Model Suara Rakyat Akali: Pesta Borong atau Calon Boneka

Diunggah oleh: Rudi S Kamri-TRIBUNNEWS.COM-Suksesi pemimpin daerah dengan mengambil suara rakyat sebagai penentu tertinggi dalam pemilihan, yang dianggap “vox populi vox dei “(Suara rakyat adalah suara Tuhan) didemonstrasikan dalam pemilihan perdana menteri daerah (Pirgada), yang baru-baru ini mengalami ujian yang sangat parah.

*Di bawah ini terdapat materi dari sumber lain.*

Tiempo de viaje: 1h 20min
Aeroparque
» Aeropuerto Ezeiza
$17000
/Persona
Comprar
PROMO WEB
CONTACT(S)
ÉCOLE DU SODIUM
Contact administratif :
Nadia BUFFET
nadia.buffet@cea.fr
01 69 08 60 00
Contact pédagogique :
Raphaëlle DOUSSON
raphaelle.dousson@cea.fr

Politisi dan pemodal politik mencoba untuk melampaui proses demokrasi murni dan aturan main dalam berbagai cara.

Perilaku tidak sehat ini tampak jelas sebelum pemilihan nasional Indonesia tahun 2020.

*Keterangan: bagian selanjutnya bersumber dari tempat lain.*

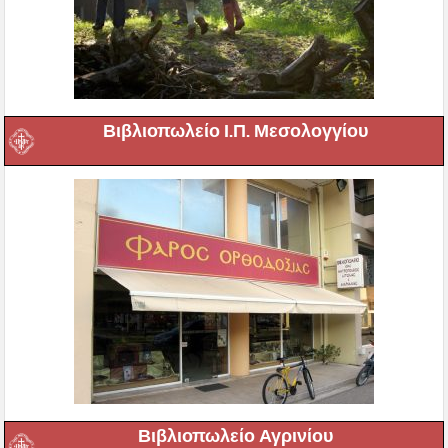
Βιβλιοπωλείο Ι.Π. Μεσολογγίου
Βιβλιοπωλείο Αγρινίου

Pemilu 2020 akan diadakan di 270 wilayah, termasuk 9 provinsi, 224 wilayah, dan 37 kota.

Pemilihan ini adalah gelombang pemilihan keempat setelah Heratan, dan itu sama di tahun 2016, 2017 dan 2018.

Baca: Maruf Amin menyebutkan netralitas ASN dan pemilih ganda, sehingga masalah pemilu 2020 – model yang telah populer akhir-akhir ini adalah membeli atau bahkan membeli dukungan untuk partai politik di Rtai di wilayah tersebut. Selain juara cukong, tidak ada pasangan calon lain yang memenuhi syarat untuk berpartisipasi dalam pemilihan 2020.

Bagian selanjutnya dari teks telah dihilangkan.